We aimed to compare statin monotherapy and upfront combination therapy of statin and ezetimibe in patients with acute coronary syndromes (ACSs).
METHODS AND RESULTS
The study included consecutive patients with ACS included in the PL-ACS (Polish Registry of Acute Coronary Syndromes), which is a national, multicenter, ongoing, prospective observational registry that is mandatory for patients with ACS hospitalized in Poland. Data were matched using the Mahalanobis distance within propensity score matching calipers. Multivariable stepwise logistic regression analysis, including all variables, was next used in propensity score matching analysis. Finally, 38 023 consecutive patients with ACS who were discharged alive were included in the analysis. After propensity score matching, 2 groups were analyzed: statin monotherapy (atorvastatin or rosuvastatin; n=768) and upfront combination therapy of statin and ezetimibe (n=768 patients). The difference in mortality between groups was significant during the follow-up and was present at 1 (5.9% versus 3.5%; P=0.041), 2 (7.8% versus 4.3%; P=0.019), and 3 (10.2% versus 5.5%; P=0.024) years of follow-up in favor of the upfront combination therapy, as well as for the overall period. For the treatment, rosuvastatin significantly improved prognosis compared with atorvastatin (odds ratio [OR], 0.790 [95% CI, 0.732-0.853]).
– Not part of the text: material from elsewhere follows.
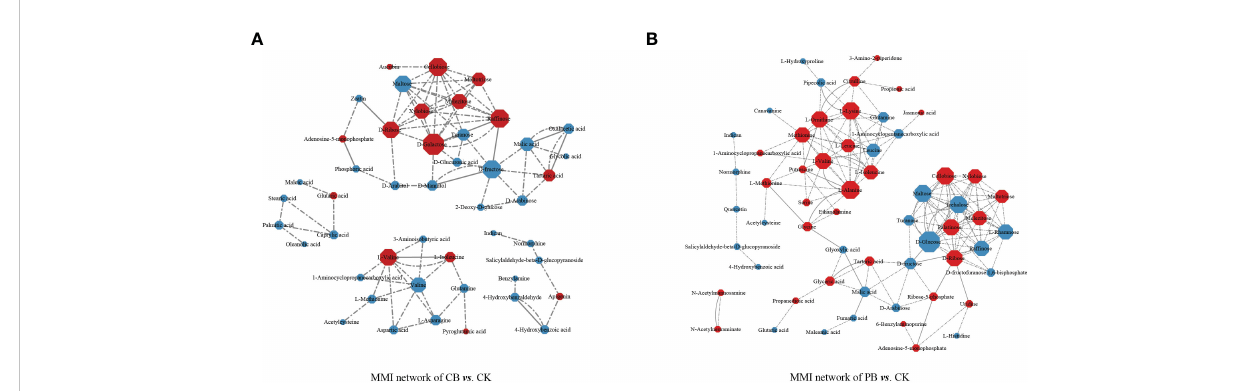
FIGURE 5 The metabolite-metabolite interaction network (MMI) of signi fi cantly different metabolites that participated in KEGG pathways. (A) indicates the C. paliurus intercropping with B. striata (CB) vs. Control and (B) indicates the Moso bamboo intercropping with B. striata (PB) vs. Control. The node indicates the correlated metabolisms in these networks, and the lines between the two nodes represent the biological relationships between two metabolites. The size of the node indicates the degree value, and the color indicates the log 2 FC (red indicates up-regulated and blue indicates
Upfront combination therapy was associated with a significant reduction of all-cause mortality in comparison with statin monotherapy (OR, 0.526 [95% CI, 0.378-0.733]), with absolute risk reduction of 4.7% after 3 years (number needed to treat=21).
The upfront combination lipid-lowering therapy is superior to statin monotherapy for all-cause mortality in patients with ACS. These results suggest that in high-risk patients, such an approach, rather than a stepwise therapy approach, should be recommended.